Begin

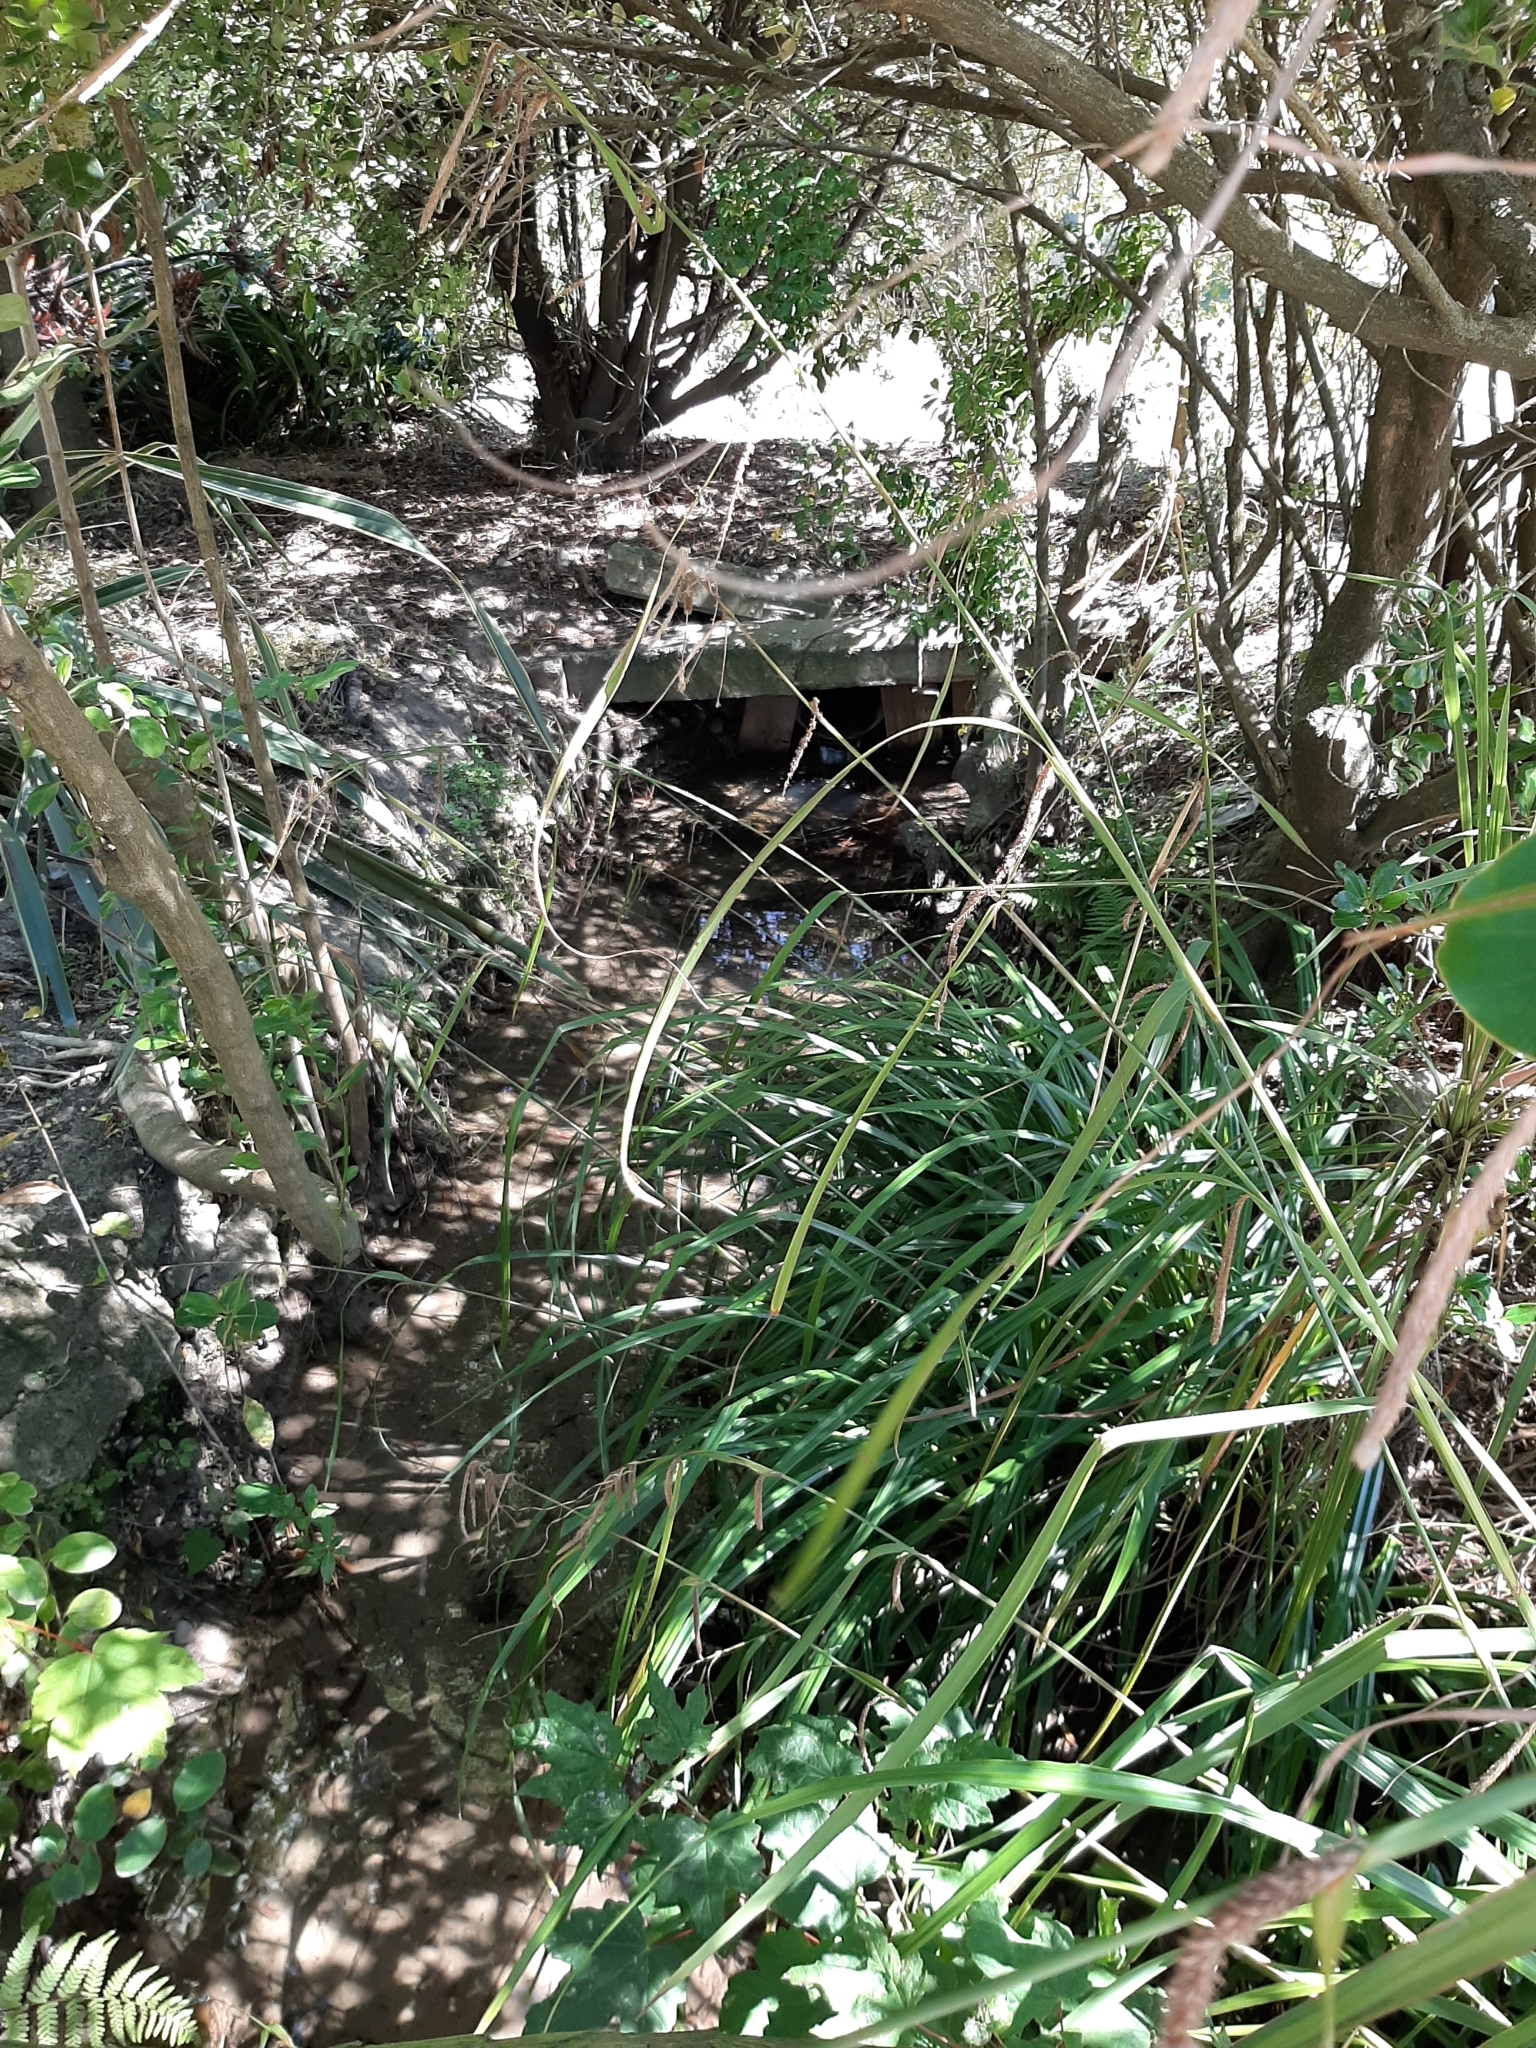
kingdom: Plantae
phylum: Tracheophyta
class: Liliopsida
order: Poales
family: Cyperaceae
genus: Carex
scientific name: Carex pendula
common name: Pendulous sedge
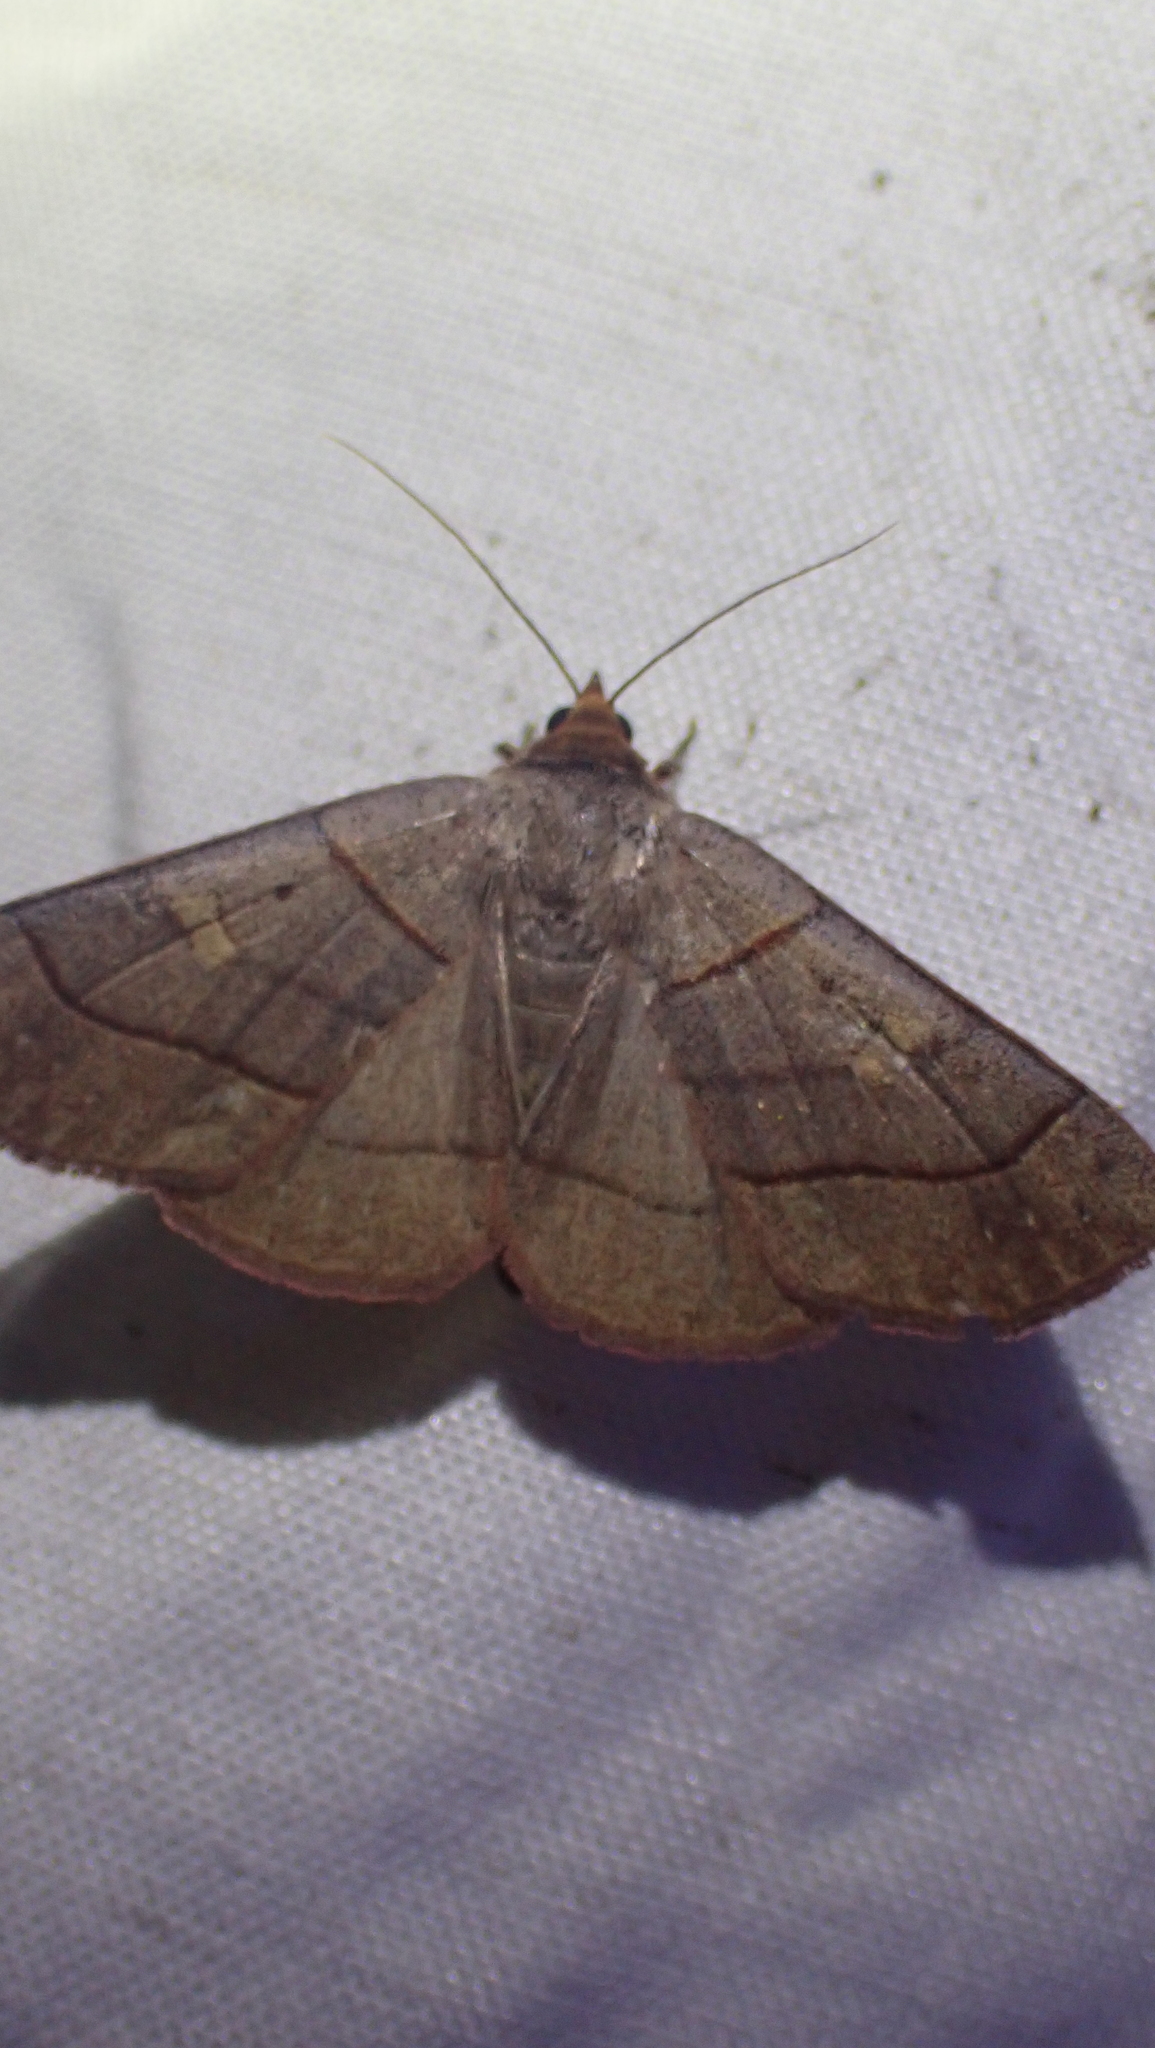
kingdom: Animalia
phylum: Arthropoda
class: Insecta
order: Lepidoptera
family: Erebidae
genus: Panopoda
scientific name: Panopoda rufimargo
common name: Red-lined panopoda moth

End

Please copy out, word for word, every naming line from kingdom down to common name in both entries above, leaving out the pictures.

kingdom: Plantae
phylum: Tracheophyta
class: Liliopsida
order: Poales
family: Cyperaceae
genus: Carex
scientific name: Carex pendula
common name: Pendulous sedge
kingdom: Animalia
phylum: Arthropoda
class: Insecta
order: Lepidoptera
family: Erebidae
genus: Panopoda
scientific name: Panopoda rufimargo
common name: Red-lined panopoda moth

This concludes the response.